Der Wissenschafter erwartet, dass die Erträge in der konventionellen Landwirtschaft zurückgehen. „Es sei denn, die Bauern kaufen bessere Düngerstreuer, die den Dünger zielgerichteter ausbringen.“Ausrüstungen zum sogenannten Precision Farming könnten sich nun lohnen. Oder der Umstieg auf natürliche Dünger, etwa Kompost oder Jauche. Denkbar sei dann auch eine Umorientierung hin zu Hülsenfrüchten, Sonnenblumen oder Soja. Diese Pflanzen brauchen weniger Stickstoff als Mais oder Weizen. Dass beim Weizen Kunstdünger verwendet wird, um den Proteingehalt zu steigern, sei verzichtbar, sagt Sinabell.
Umbrüche in der Agrarpolitik könnten aber auch in die andere Richtung gehen. Für 2022 gilt eine Ausnahmeregelung: Auf den Brachflächen, ökologische Vorrangflächen genannt, ist Ackerbau wieder erlaubt, das Pflanzenschutzmittelverbot wurde aufgehoben. Diese fünf Prozent der Böden waren Rückzugsorte für die Fauna.
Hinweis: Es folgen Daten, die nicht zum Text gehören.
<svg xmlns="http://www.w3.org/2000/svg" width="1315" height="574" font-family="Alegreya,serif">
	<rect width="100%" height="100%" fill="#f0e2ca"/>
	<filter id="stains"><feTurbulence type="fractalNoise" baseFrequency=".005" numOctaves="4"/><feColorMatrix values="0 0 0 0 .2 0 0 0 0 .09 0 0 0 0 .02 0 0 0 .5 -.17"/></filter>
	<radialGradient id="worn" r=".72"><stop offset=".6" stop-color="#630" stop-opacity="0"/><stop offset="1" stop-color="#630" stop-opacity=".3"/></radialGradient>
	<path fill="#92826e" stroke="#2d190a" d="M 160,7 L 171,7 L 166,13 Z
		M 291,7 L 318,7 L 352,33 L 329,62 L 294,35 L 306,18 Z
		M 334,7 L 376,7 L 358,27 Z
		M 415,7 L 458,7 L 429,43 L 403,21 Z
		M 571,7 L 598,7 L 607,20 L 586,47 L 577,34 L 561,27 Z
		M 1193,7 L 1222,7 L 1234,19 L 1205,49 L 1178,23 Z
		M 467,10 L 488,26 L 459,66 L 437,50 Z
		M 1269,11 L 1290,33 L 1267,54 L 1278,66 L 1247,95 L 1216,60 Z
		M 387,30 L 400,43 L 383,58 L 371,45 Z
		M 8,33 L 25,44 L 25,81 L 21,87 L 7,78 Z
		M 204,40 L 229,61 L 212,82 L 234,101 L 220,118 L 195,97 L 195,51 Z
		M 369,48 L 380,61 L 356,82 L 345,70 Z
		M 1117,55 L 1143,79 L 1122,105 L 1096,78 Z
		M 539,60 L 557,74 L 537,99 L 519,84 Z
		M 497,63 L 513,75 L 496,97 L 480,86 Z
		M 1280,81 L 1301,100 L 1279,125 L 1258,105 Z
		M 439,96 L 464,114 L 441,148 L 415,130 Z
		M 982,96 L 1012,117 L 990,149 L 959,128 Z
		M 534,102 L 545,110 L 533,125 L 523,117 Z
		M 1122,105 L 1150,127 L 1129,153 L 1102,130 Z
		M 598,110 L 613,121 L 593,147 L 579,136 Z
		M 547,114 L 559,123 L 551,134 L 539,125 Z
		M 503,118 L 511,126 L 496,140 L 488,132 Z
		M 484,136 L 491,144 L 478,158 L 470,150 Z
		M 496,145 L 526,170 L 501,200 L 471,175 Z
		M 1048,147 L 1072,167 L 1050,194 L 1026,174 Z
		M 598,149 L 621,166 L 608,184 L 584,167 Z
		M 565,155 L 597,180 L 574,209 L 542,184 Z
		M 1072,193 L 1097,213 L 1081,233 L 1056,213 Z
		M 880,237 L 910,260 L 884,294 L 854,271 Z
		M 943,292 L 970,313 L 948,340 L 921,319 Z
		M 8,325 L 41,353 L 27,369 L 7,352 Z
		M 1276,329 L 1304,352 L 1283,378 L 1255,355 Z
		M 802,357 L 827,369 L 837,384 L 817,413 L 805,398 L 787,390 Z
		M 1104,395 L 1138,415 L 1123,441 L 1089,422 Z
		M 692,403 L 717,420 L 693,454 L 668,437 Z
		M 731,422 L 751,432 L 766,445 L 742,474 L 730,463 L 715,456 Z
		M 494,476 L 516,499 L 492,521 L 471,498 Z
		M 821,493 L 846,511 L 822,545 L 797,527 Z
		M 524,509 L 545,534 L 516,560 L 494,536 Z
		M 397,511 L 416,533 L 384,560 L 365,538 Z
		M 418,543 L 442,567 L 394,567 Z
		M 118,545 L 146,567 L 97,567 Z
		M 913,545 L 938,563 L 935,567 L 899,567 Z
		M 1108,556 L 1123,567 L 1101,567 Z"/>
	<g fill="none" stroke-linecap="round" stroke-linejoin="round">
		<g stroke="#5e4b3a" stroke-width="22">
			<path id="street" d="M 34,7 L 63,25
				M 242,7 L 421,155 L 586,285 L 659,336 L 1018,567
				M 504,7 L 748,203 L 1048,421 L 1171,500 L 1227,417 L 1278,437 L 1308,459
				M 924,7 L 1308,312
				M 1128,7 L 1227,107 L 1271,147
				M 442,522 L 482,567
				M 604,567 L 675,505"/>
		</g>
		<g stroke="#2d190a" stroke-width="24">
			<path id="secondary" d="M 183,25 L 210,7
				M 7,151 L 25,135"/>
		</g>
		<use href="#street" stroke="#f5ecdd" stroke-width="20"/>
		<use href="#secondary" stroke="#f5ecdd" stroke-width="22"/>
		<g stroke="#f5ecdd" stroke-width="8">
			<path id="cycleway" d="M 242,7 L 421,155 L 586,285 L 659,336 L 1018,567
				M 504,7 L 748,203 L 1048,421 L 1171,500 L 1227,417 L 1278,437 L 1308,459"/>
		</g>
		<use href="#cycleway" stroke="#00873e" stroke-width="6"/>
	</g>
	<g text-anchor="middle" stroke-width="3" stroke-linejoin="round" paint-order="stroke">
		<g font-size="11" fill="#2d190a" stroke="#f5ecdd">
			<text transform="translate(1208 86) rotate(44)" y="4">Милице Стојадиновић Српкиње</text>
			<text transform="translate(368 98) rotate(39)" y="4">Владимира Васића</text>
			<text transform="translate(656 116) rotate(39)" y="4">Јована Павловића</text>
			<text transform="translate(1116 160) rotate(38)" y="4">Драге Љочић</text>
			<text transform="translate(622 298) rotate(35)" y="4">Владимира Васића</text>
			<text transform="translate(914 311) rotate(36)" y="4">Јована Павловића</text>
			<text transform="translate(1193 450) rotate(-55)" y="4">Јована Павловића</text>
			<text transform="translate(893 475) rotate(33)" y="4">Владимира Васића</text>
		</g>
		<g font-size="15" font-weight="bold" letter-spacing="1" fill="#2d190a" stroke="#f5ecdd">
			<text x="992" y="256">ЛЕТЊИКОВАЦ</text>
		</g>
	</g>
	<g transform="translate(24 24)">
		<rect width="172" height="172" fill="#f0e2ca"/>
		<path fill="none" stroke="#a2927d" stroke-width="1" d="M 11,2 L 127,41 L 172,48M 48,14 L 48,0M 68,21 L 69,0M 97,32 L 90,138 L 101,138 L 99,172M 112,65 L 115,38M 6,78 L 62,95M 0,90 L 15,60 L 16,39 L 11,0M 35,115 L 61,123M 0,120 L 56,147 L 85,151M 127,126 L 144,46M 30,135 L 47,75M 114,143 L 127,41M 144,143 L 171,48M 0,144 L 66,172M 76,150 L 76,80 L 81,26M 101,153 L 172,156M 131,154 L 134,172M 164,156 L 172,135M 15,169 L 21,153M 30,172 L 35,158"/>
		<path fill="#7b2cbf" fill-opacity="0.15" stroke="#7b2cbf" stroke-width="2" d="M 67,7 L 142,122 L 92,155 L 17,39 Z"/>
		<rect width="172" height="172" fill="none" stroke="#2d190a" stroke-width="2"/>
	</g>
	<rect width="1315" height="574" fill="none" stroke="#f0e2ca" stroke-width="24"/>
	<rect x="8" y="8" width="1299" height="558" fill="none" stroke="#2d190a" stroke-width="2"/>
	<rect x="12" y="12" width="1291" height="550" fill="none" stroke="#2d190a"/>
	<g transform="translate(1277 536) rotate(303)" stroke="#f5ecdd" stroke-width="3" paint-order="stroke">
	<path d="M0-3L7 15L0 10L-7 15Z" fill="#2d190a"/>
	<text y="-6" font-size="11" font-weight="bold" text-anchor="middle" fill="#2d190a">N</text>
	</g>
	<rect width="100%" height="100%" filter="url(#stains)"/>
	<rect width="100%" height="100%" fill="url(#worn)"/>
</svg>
Laut Biologen bräuchte es zehn Prozent. Unter dem Vorwand der Versorgungssicherheit würden wertvolle, der Biodiversität gewidmete Felder wieder für den konventionellen Anbau freigegeben, schlagen Naturschutzorganisationen Alarm. Sie sprechen von einer „Scheinlösung, die Artenvielfalt und weltweite Ernährungssicherung längerfristig massiv gefährdet“. Die HeinrichBöll-Stiftung errechnete, dass dieser Schritt kaum Einfluss auf globale Produktion und Preise hat.
Peter und Bernadette Haselberger freuen sich über den Anreiz zur Veränderung: „Wir sind froh über diesen Schritt. Wir wollen aus alten Mustern ausbrechen!“Durch den Verzicht auf Kunstdünger hoffen sie auf weitere Vorteile: „Wenn alles gut geht, spare ich mir beim Mais die Herbizidbehandlung, weil der Klee den Boden bedeckt. Außerdem schützt er vor Verdunstung.“Das ist mit Blick auf die Erderwärmung ja auch nicht unwesentlich.